2.1. Der in der mündlichen Verhandlung bekräftigte Vortrag der Berufungserwiderung, nicht nur besagter Cousin, sondern auch sein neunzehnjähriger Bruder kämpfe seit einem Jahr, also seit 2016, für die Freie Syrische Armee und ein weiterer Verwandter, der der Freien Syrischen Armee angehört habe, sei bei Kämpfen getötet worden, vermag eine beachtliche Wahrscheinlichkeit drohender Verfolgung im Fall einer Rückkehr in die Heimat nicht darzutun. Dass Familienmitglieder des Klägers für die Freie Syrische Armee kämpfen, zwingt nach der Auskunftslage - wenngleich Maßnahmen einer sogenannten Reflexverfolgung in Syrien durchaus vorkommen(Schweizerische Flüchtlingshilfe, Schnellrecherche der SFH-Länderanalyse vom 25.1.2017 zu Syrien: Reflexverfolgung, S. 2 betreffend das Vorliegen von Hinweisen darauf, dass die syrischen Sicherheitskräfte Familienangehörige von gesuchten Personen festnehmen, um diese dazu zu bewegen, sich den Behörden auszuliefern) - weder per se zu der Annahme, der Kläger könnte im Fall seiner Rückkehr einer individuell auf seine Person bezogenen Verfolgung seitens des syrischen Staates ausgesetzt sein, noch hat der Kläger seine diesbezüglich in den Raum gestellte Befürchtung anderweitig plausibel gemacht. So ist weder besonders naheliegend noch fallbezogen dargetan, dass dem Regime der Umstand, dass ein Bruder sich nach der Ausreise des Klägers der Freien Syrischen Armee angeschlossen hat, bekannt geworden ist oder - etwa wegen einer Art „Schlüsselrolle“ des Bruders in der Freien Syrischen Armee- bekannt geworden sein müsste. In Bezug auf den angeblich inhaftierten Cousin könnte - wie ausgeführt - eine etwaig einen Rückschluss auf den Familienzusammenhang zulassende Registrierungsnummer im Wehrpass für sich genommen mit Blick auf die nach der Verhaftung des Cousins erfolgte Zurückstellung des Klägers ein besonderes Misstrauen des Militärs gegenüber dem Kläger in Gestalt der Vermutung einer regimefeindlichen Gesinnung des Klägers ebenfalls schwerlich plausibel machen.
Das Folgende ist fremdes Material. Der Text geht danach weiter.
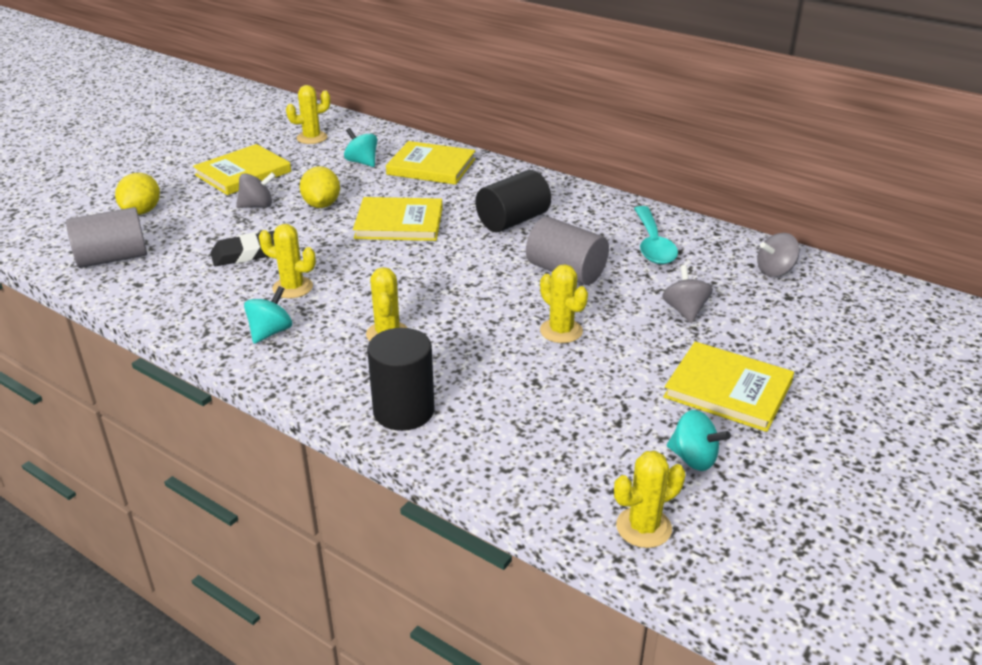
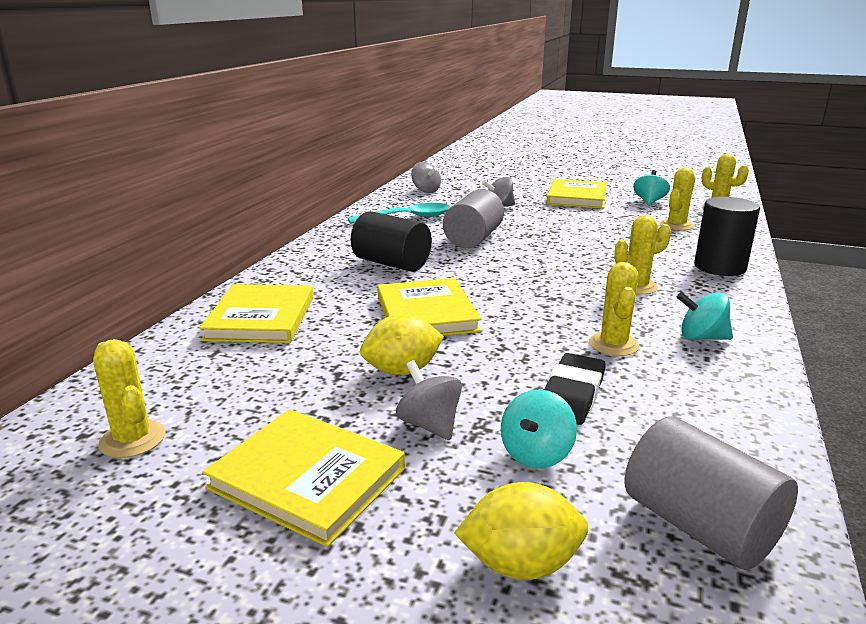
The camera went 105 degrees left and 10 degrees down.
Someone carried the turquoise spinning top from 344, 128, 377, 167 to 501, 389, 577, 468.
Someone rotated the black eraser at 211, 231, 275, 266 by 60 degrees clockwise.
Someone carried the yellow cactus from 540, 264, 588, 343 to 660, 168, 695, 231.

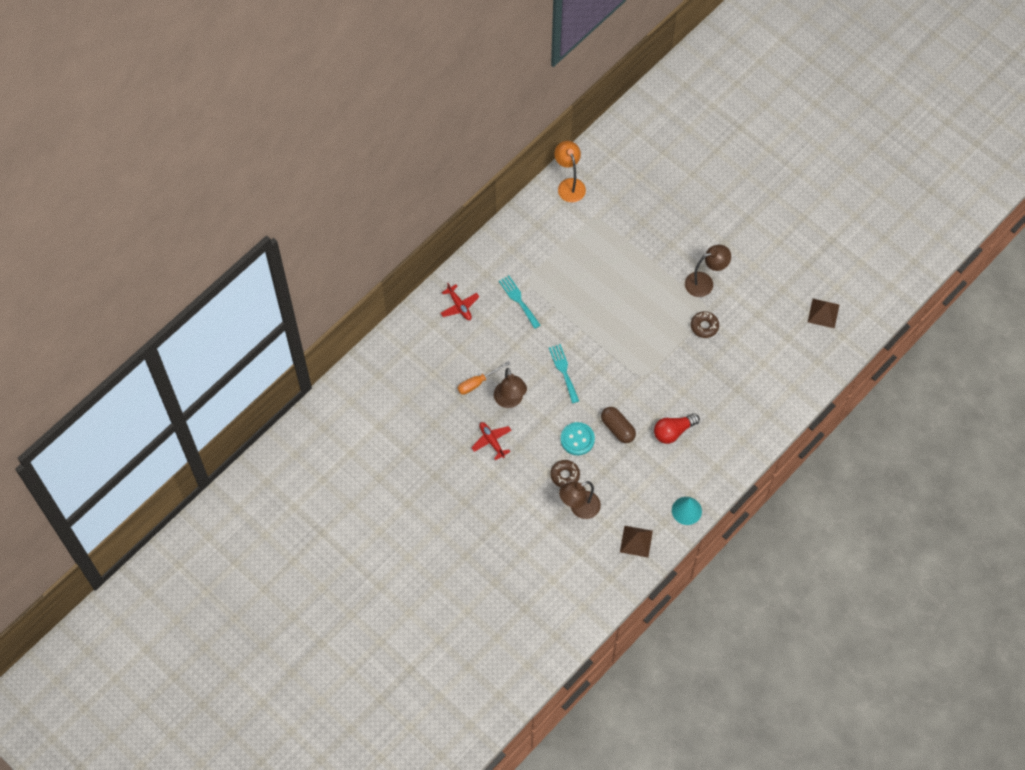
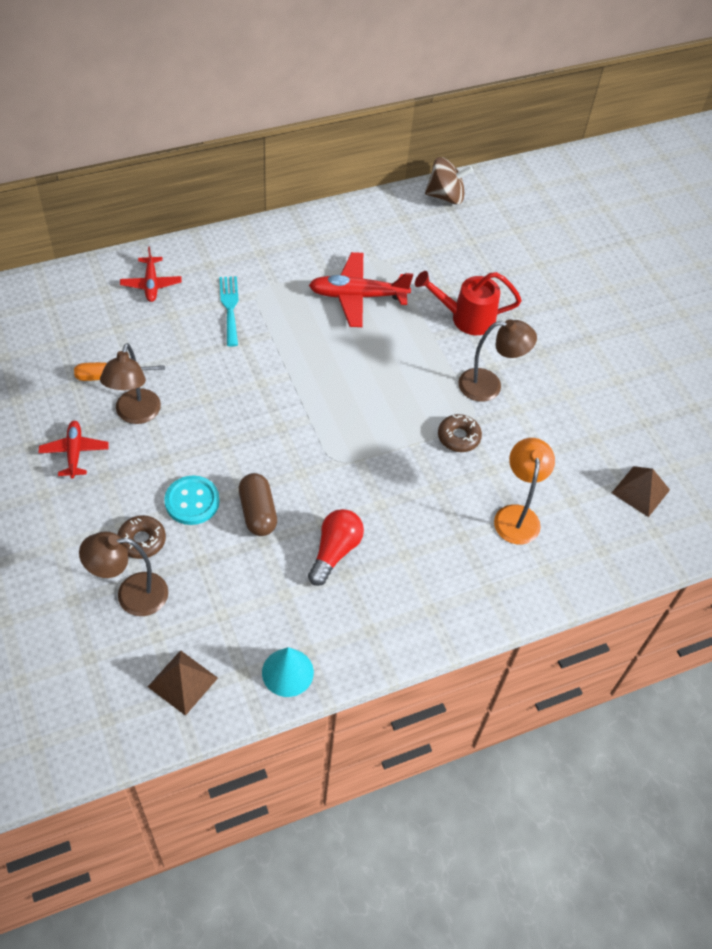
The camera went 20 degrees right and 10 degrees down.
Someone rotated the red light bulb at 654, 413, 700, 444 by 120 degrees clockwise.
Someone put down the red plane at 309, 252, 413, 327.
Someone put down the red watering can at 415, 271, 522, 335.
Someone put down the brown spinning top at 425, 157, 473, 205.
Someone carried the orange lamp from 555, 141, 586, 202 to 494, 438, 555, 544.
Someone took away the turquoise fork at 549, 344, 579, 403.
2.2. Eine begründete Furcht des Klägers vor individueller politischer Verfolgung ergibt sich auch nicht aus dem Umstand der Ausreise, der Asylantragstellung und des Aufenthalts im Ausland.
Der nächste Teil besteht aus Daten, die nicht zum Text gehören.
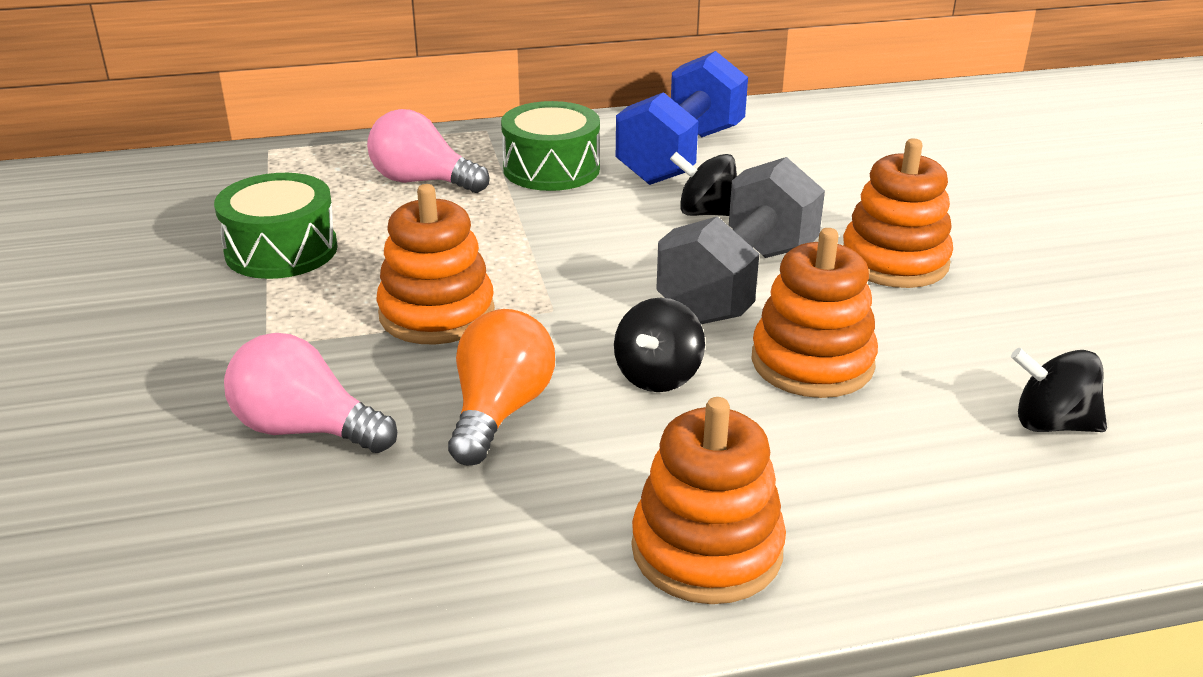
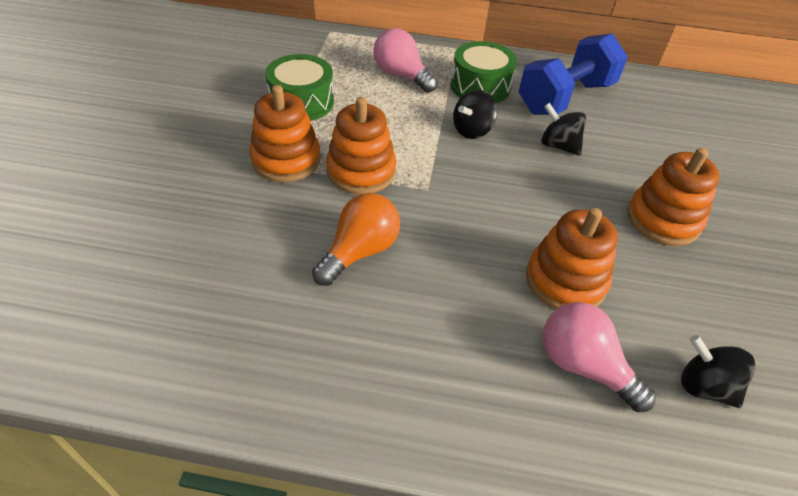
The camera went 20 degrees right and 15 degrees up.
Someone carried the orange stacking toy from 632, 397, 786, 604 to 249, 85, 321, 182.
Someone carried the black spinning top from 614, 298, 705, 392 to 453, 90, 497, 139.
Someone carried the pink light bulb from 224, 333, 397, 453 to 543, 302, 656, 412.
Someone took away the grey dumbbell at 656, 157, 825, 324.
Nach der ständigen Rechtsprechung des Zweiten Senats des Oberverwaltungsgerichts des Saarlandes(vgl. dazu grundlegend Urteil des 2. Senats vom 2.2.2017 – 2 A 515/16 –, bei Juris, ebenso Urteile vom 14.9.2017 – 2 A 333/17 und 2 A 243/17 – oder zuletzt vom 19.4.2018 - 2 A 622/17 -), der sich der erkennende Senat vollinhaltlich angeschlossen hat(Vgl. hierzu Urteil vom 26.4.2018 - 1 A 543/17 -) und die mit der Rechtsprechung zahlreicher anderer deutscher Obergerichte übereinstimmt, droht dem Kläger in Syrien allein wegen der Ausreise aus dem Heimatland, der Asylantragstellung und des Aufenthalts im Ausland keine politische Verfolgung im Sinne des § 3 AsylG.(vgl. ebenso etwa OVG Schleswig, Urteil vom 5.9.2016 - 3 LB 17/16 -, Juris, VGH München vom 12.12.2016 – 21 ZB 16.30338 u.a. –, OVG Münster, Urteile vom 6.10.2016 – 14 A 1852/16.A –, Juris, und vom 21.2.2017 – 14 A 2316/16.A –, OVG Koblenz, Urteil vom 16.12.2016 – 1 A 10922/16 –, Juris) Diese Umstände stellen keine ausnahmsweise beachtlichen Nachfluchtgründe dar.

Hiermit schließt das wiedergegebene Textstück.